SOP Cross finger (sapuan dengan jari)
a. Posisikan kepala pasien miring kurang lebih 45 derajat ke arah kita
b. Silangkan ibu jari dan jari telunjuk tangan yang sama dengan arah berlawanan
letakkan pada gigi bagian atas dan bawah di sudut mulut pasien.
c. Lebarkan/jauhkan jari untuk membuka rahang pasien
d. Usap keluar bila terdapat sisa muntah, darah, gigi, atau benda asing lainnya yang
menyumbat jalan nafas dengan cara melakukan usapan memutar searah jarum jam
kearah luar
e. Hati-hati jangan sampai mendorong benda asing (sisa makanan, gigi palsu) masuk
lebih jauh ke jalan nafas
SOP Suction / Penghisapan :
1) 1) Petugas memakai alat pelindung (masker dan sarung tangan sekali pakai) (lihat SOP
memakai masker dan sarung tangan)
2) Menyediakan 1 botol cairan pembilas ( Normal Saline )
3) Menyalakan unit penghisap, tempelkan kateter dan cobalah untuk menghisap pada baju
4) Posisikan pasien miring ke kanan kurang lebih 30 derajat sehingga akan membuat sekret
bebas mengalir ke mulut saat dilakukan penghisapan
5) Ukur panjang kateter penghisap. Panjang kateter yang harus dimasukkan ke dalam mulut
pasien sebanding dengan jarak antara sudut mulut dengan lobulus telinga.
6) Perlahan dan tanpa tekanan, masukkan ujung kateter ke daerah yang perlu dihisap. Saat
memasukkan lubang kontrol pada selang penghisap dibiarkan terbuka (Jika tidak hati-hati
ujung penghisap kaku dapat menyebabkan kerusakan jaringan dan perdarahan)
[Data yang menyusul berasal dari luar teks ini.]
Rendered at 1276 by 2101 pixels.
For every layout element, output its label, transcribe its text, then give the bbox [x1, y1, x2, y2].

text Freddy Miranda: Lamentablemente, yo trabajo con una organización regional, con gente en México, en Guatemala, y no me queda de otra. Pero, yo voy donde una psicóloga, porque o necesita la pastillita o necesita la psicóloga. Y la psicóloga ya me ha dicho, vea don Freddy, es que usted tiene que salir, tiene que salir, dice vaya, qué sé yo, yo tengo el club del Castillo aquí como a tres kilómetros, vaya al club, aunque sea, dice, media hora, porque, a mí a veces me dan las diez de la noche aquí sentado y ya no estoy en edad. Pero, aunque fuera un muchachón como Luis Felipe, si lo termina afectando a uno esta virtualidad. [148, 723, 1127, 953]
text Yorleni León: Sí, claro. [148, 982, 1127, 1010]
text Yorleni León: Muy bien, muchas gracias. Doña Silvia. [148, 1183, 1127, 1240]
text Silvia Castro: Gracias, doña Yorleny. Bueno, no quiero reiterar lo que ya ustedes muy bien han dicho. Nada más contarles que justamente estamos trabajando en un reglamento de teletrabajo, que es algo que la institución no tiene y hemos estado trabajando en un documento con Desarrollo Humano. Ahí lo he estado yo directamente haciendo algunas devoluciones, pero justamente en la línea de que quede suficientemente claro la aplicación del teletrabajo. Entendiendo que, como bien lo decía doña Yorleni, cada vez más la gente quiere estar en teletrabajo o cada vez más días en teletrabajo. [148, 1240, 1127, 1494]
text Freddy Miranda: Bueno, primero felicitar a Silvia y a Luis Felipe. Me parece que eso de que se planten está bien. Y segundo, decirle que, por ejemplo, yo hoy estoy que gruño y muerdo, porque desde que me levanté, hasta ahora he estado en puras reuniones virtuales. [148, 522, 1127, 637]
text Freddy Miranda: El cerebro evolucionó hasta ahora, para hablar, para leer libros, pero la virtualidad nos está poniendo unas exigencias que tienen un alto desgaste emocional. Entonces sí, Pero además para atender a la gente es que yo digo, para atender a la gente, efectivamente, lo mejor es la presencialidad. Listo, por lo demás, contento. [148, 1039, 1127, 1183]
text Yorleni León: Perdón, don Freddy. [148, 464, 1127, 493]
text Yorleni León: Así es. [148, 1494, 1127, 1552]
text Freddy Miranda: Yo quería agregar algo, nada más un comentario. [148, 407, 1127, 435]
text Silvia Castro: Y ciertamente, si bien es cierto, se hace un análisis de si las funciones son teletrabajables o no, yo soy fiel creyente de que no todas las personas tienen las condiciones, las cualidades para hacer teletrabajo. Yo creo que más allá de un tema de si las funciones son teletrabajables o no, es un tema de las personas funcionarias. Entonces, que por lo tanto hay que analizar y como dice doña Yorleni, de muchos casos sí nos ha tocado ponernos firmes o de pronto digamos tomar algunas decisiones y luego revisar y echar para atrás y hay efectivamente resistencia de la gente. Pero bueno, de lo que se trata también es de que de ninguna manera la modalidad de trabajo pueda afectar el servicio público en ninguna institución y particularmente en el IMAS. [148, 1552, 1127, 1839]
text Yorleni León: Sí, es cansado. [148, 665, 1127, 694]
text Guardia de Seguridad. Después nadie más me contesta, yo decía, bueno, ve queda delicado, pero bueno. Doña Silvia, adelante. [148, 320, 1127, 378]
7) Setelah masuk, mulai penghisapan dengan meletakkan ibu jari dan telunjuk tangan kiri
pada samping mulut, tutup lubang kontrol dan hisap sambil perlahan menarik ujung
penghisap dari mulut pasien, gerakkan ujung penghisap dari satu sisi ke sisi yang lain
8) Jangan pernah melakukan penghisapan lebih 10 detik pada waktu yang sama, karena
suplementasi oksigen atau ventilasi dihentikan selama penghisapan, sehingga harus
dipertimbangkan untuk mempertahankan oksigenasi pasien
9) Bila terdapat sekret yang pekat dan menyumbat, kita bilas dengan cairan pembilas dengan
cara memasukkan ujung pipa suction kedalam cairan pembilas dan menutup lubang
kontrol
10) Jika ujung pipa penghisap menyebabkan reflek muntah, segera tarik ujung penghisap dan
pindah ke posisi yang lain
2. Apabila jalan nafas masih tersumbat, meskipun sudah kita lakukan manuver tersebut, maka kita
pasang alat bantu jalan nafas, untuk menjaga lidah menutupi jalan nafas. - Non invasif, dengan
pipa orofaring dan pipa nasofaring
SOP pemasangan Pipa Orofaring :
a. Petugas memakai masker dan sarung tangan sekali pakai (lihat SOP memakai
masker dan sarung tangan)
b. Menempatkan pasien pada posisi terlentang dan menggunakan teknik chin lifthead tilt / jaw thrust untuk mempertahankan jalan nafas secara manual
c. Menentukan ukuran pipa yang akan dipakai dengan cara membentangkan pipa
dari sudut mulut penderita ke arah ujung daun telinga sisi wajah yang sama.l
d. Silangkan ibu jari dan jari telunjuk tangan yang sama dan letakkan pada gigi
bagian atas dan bawah di sudut mulut pasien. Lebarkan/jauhkan jari untuk
membuka rahang pasien
e. Masukkan pipa secara terbalik (ujung pipa ke langit-langit) dan jalankan
sepanjang dasar mulut pasien, melewati jaringan lunak menggantung dari
belakang (uvula) atau hingga anda menemukan tahanan melewati palatum mole.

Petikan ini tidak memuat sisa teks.